*TASK DESCRIPTION*: Reproduce the material verbatim, starting at the line that contains "SUNROOF|HUD|REV CAM|TECH" and ending after the line that contains "Make Every Effort".

+===+

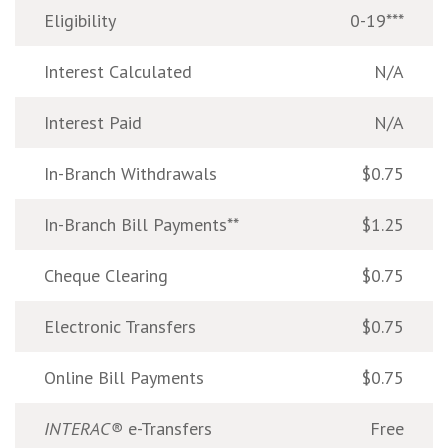
Eligibility
0-19***
Interest Calculated
N/A
Interest Paid
N/A
In-Branch Withdrawals
$0.75
In-Branch Bill Payments**
$1.25
Cheque Clearing
$0.75
Electronic Transfers
$0.75
Online Bill Payments
$0.75
INTERAC®
e-Transfers
Free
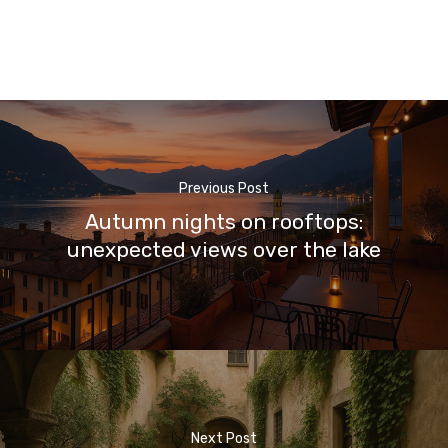
Previous Post
Autumn nights on rooftops:
unexpected views over the lake
Next Post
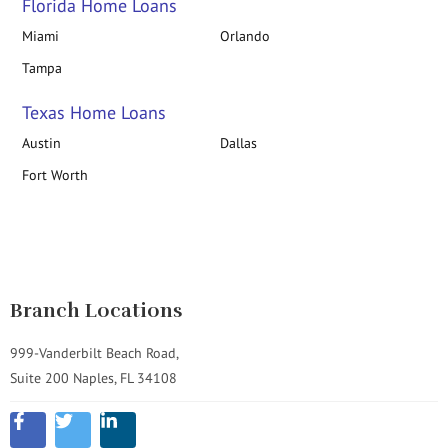
Florida Home Loans
Miami
Orlando
Tampa
Texas Home Loans
Austin
Dallas
Fort Worth
Branch Locations
999-Vanderbilt Beach Road,
Suite 200 Naples, FL 34108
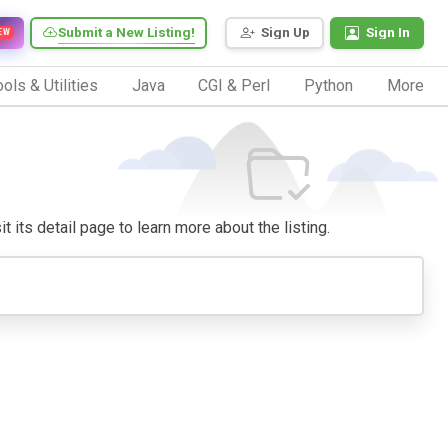
Submit a New Listing!
Sign Up
Sign In
EW
ols & Utilities
Java
CGI & Perl
Python
More
t its detail page to learn more about the listing.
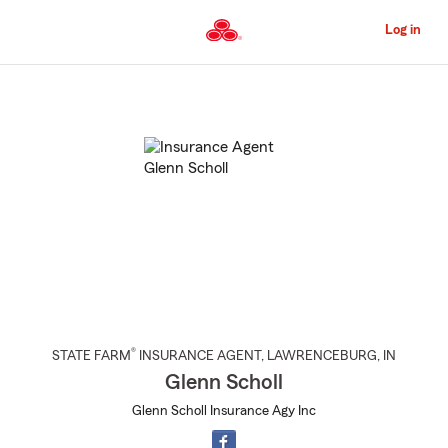
Skip
to
Log in
Main
Content
Start
Of
Main
Content
®
STATE FARM
INSURANCE AGENT
,
LAWRENCEBURG
, IN
Glenn Scholl
Glenn Scholl Insurance Agy Inc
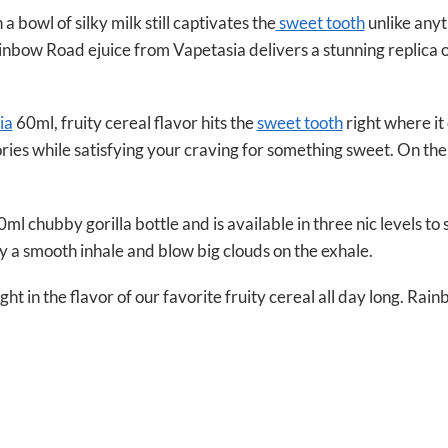
 a bowl of silky milk still captivates the
sweet tooth
unlike anyt
nbow Road ejuice from Vapetasia delivers a stunning replica o
ia
60ml, fruity cereal flavor hits the
sweet tooth
right where it
ies while satisfying your craving for something sweet. On the e
chubby gorilla bottle and is available in three nic levels to 
y a smooth inhale and blow big clouds on the exhale.
t in the flavor of our favorite fruity cereal all day long. Rain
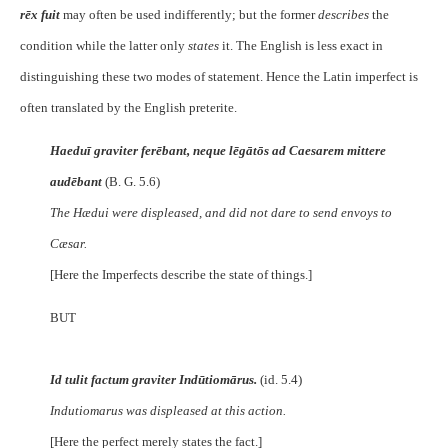
rēx fuit
may often be used indifferently; but the former
describes
the
condition while the latter only
states
it. The English is less exact in
distinguishing these two modes of statement. Hence the Latin imperfect is
often translated by the English preterite.
Haeduī graviter ferēbant, neque lēgātōs ad Caesarem mittere
audēbant
(B. G. 5.6)
The Hædui were displeased, and did not dare to send envoys to
Cæsar.
[Here the Imperfects describe the state of things.]
BUT
Id tulit factum graviter Indūtiomārus.
(id. 5.4)
Indutiomarus was displeased at this action.
[Here the perfect merely states the fact.]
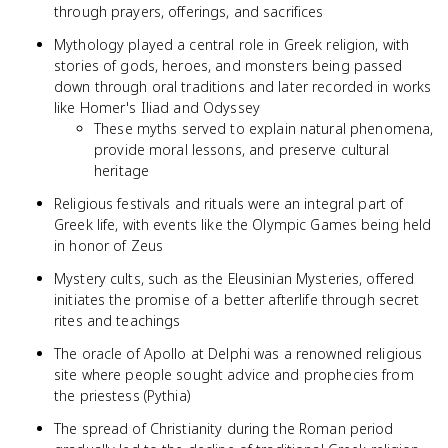
through prayers, offerings, and sacrifices
Mythology played a central role in Greek religion, with
stories of gods, heroes, and monsters being passed
down through oral traditions and later recorded in works
like Homer's Iliad and Odyssey
These myths served to explain natural phenomena,
provide moral lessons, and preserve cultural
heritage
Religious festivals and rituals were an integral part of
Greek life, with events like the Olympic Games being held
in honor of Zeus
Mystery cults, such as the Eleusinian Mysteries, offered
initiates the promise of a better afterlife through secret
rites and teachings
The oracle of Apollo at Delphi was a renowned religious
site where people sought advice and prophecies from
the priestess (Pythia)
The spread of Christianity during the Roman period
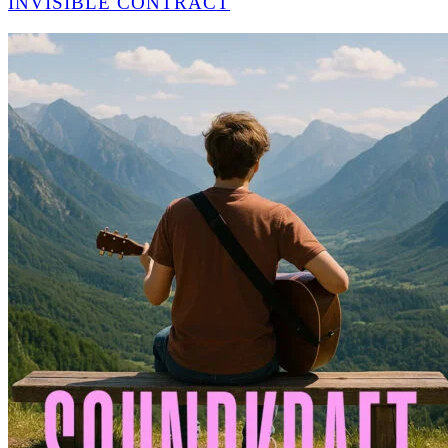
INVISIBLE CONTRACT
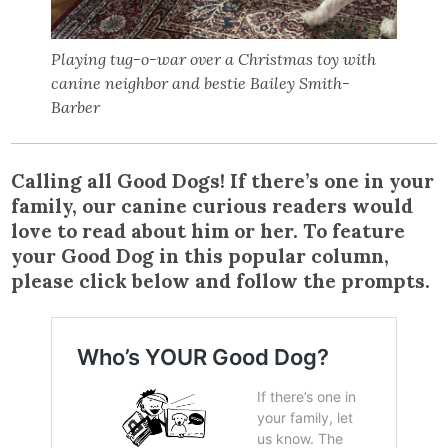
Playing tug-o-war over a Christmas toy with
canine neighbor and bestie Bailey Smith-
Barber
Calling all Good Dogs! If there’s one in your
family, our canine curious readers would
love to read about him or her. To feature
your Good Dog in this popular column,
please click below and follow the prompts.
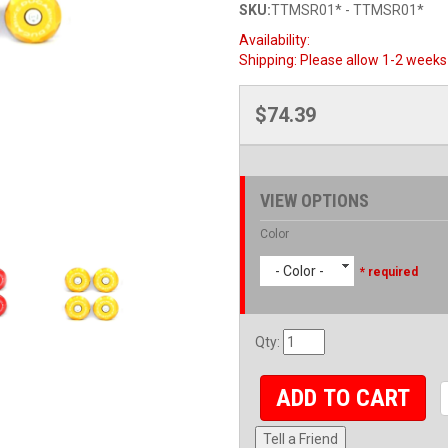
SKU:
TTMSR01* - TTMSR01*
Availability:
Shipping:
Please allow 1-2 weeks 
$74.39
VIEW OPTIONS
Color
- Color -
* required
Qty
:
ADD TO CART
Tell a Friend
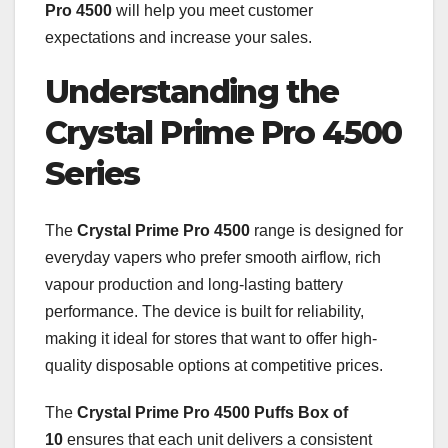
Pro 4500
will help you meet customer
expectations and increase your sales.
Understanding the
Crystal Prime Pro 4500
Series
The
Crystal Prime Pro 4500
range is designed for
everyday vapers who prefer smooth airflow, rich
vapour production and long-lasting battery
performance. The device is built for reliability,
making it ideal for stores that want to offer high-
quality disposable options at competitive prices.
The
Crystal Prime Pro 4500 Puffs Box of
10
ensures that each unit delivers a consistent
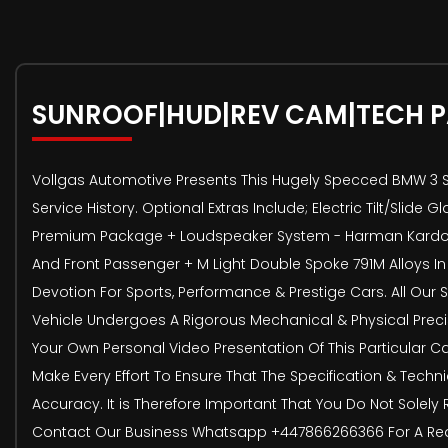
SUNROOF|HUD|REV CAM|TECH 
Vollgas Automotive Presents This Hugely Specced BMW 3 Ser
Service History. Optional Extras Include; Electric Tilt/Sli
Premium Package + Loudspeaker System - Harman Kardon +
And Front Passenger + M Light Double Spoke 791M Alloys
Devotion For Sports, Performance & Prestige Cars. All Our
Vehicle Undergoes A Rigorous Mechanical & Physical Precis
Your Own Personal Video Presentation Of This Particular Ca
Make Every Effort To Ensure That The Specification & Techn
Accuracy. It is Therefore Important That You Do Not Solely 
Contact Our Business Whatsapp +447866266366 For A Real T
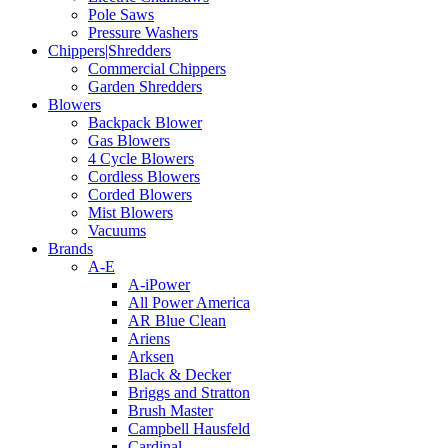
Pole Saws
Pressure Washers
Chippers|Shredders
Commercial Chippers
Garden Shredders
Blowers
Backpack Blower
Gas Blowers
4 Cycle Blowers
Cordless Blowers
Corded Blowers
Mist Blowers
Vacuums
Brands
A-E
A-iPower
All Power America
AR Blue Clean
Ariens
Arksen
Black & Decker
Briggs and Stratton
Brush Master
Campbell Hausfeld
Cardinal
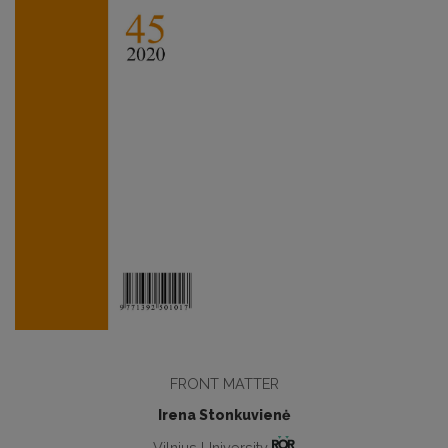
FRONT MATTER
Irena Stonkuvienė
Vilnius University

+===+

*OUTPUT BELOW*:
SUNROOF|HUD|REV CAM|TECH 
Vollgas Automotive Presents This Hugely Specced BMW 3 Ser
Service History. Optional Extras Include; Electric Tilt/Sli
Premium Package + Loudspeaker System - Harman Kardon +
And Front Passenger + M Light Double Spoke 791M Alloys
Devotion For Sports, Performance & Prestige Cars. All Our
Vehicle Undergoes A Rigorous Mechanical & Physical Precis
Your Own Personal Video Presentation Of This Particular Ca
Make Every Effort To Ensure That The Specification & Techn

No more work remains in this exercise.